Jordan Li

Weapon of Choice

The return of side projects

It has been almost 3 years since I wrote my last blog post. Thanks to advancements in both LLMs and VPN technologies, I can now rapidly prototype ideas and tiny custom apps anytime and anywhere. Yes, my agents are working as I type this,

The frugal setup

It is in my blood that I love a good bargain and be frugal. I am the "mom" Jimmy O. Yang talks about.

Guess how much

I want to set up a group of agents for experimenting with minimal spending. I want my setup to have:

  • predictable spending
  • private and secure
  • reproducible for horizontal scaling

LLM Providers

Why lock in with a LLM provider and scale your bill with tokens usage? Hell no.

Baseline: I want predictable billing, not bankruptcy.

GitHub Copilot $10 USD monthly – YES

GitHub Copilot offers a predictable monthly subscription instead of per-token billing. It gives multiple models to choose from without surprise charges. I don't even use models with > 1x request cost (Claude Opus 3 is 7x during the time I wrote this). Sometimes, I even use GPT-5 Mini for 0x cost. The only catch is that not all existing agent frameworks support OAuth instead of API keys.

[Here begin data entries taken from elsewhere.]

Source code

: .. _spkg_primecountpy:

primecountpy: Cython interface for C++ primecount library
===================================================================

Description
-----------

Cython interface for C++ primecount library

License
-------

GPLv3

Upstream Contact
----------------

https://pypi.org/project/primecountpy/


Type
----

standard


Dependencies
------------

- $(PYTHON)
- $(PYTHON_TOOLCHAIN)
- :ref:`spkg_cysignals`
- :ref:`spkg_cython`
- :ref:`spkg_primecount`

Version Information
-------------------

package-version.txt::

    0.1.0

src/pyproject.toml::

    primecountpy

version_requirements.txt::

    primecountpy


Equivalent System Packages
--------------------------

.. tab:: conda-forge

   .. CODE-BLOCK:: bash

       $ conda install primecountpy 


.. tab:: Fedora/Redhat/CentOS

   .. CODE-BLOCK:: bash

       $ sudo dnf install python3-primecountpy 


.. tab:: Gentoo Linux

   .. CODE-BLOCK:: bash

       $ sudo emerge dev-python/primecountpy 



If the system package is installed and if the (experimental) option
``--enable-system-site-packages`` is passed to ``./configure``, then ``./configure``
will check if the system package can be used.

MiniMax $10 USD monthly Token plan – YES

1500 requests with a 5-hour rolling reset. Open-weight model with decent context window. I have no complaints.

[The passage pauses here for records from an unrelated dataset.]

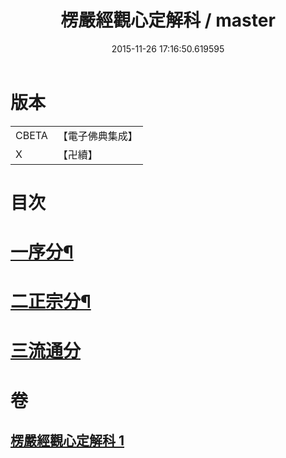 #+TITLE: 楞嚴經觀心定解科 / master
#+DATE: 2015-11-26 17:16:50.619595
* 版本
 |     CBETA|【電子佛典集成】|
 |         X|【卍續】    |

* 目次
* [[file:KR6j0712_001.txt::001-0558a4][一序分¶]]
* [[file:KR6j0712_001.txt::001-0558a45][二正宗分¶]]
* [[file:KR6j0712_001.txt::0584a70][三流通分]]
* 卷
** [[file:KR6j0712_001.txt][楞嚴經觀心定解科 1]]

Lesson learnt: switching models midway in a session or loadbalance requests to 2 different models are prone to hallucination, specially models with different context window size. Instead load balance the unit of task between models.

Why not run my own GPU cluster?

It is tempting with Ollama and vLLM making local LLM so easy to set up. I do think the future is local inference. Not quite there yet. Also why own depreciating hardware? I am not just paying the LLM provider for setup cost. There are upgrade and maintenance costs. Word of the day – total cost of ownership.

Agent framework

Agent is just a loop. It needs at least the following:

  • HTTP client to call the LLM provider
  • Execution environment for the tool_calls
  • A user interface for user interaction or a way to get user input

Some people refer this as Harness. It is like the Ironman suit (Harness) for Tony Stark (LLM).

Mac Mini for OpenClaw? I'm no baller. I'm going to run my agent on my dusty 3 Raspberry Pi Model 3B.

I started by writing a go wrapper around opencode. Raspberry Pis Model 3B have 1GB of RAM and opencode recommends at least 4GB. I also looked into my current favorite coding agent crush. I ended up with both PicoClaw (go) and ZeroClaw (rust), so that I don't need to reinvent the wheel of session management and chat channel integration (whatsapp, discord, matrix, etc.)

Secure remote access

Most of the time, I can just interact with the agent via the Discord. However, from time to time, I need secure connectivity to SSH into my Raspberry Pis. I use Netbird instead of Tailscale due to Netbird open source nature. They are both private VPNs. Just install the client on your devices (Pi, iPhone, Laptop). However, from time to time, it would disconnect either due to token expiration or the Pi restarted. I just wrote a simple systemd daemon to auto retry connecting to the VPN.

The setup

3 Raspberry Pis Model 3B running zeroclaw and picoclaw as Discord bots with GitHub Copilot Pro and MiniMax Token Plan subscriptions connected via Netbird.

What's next

My pursuit of a cheaper setup is never-ending. What tools do you use? Share your budget setup with me.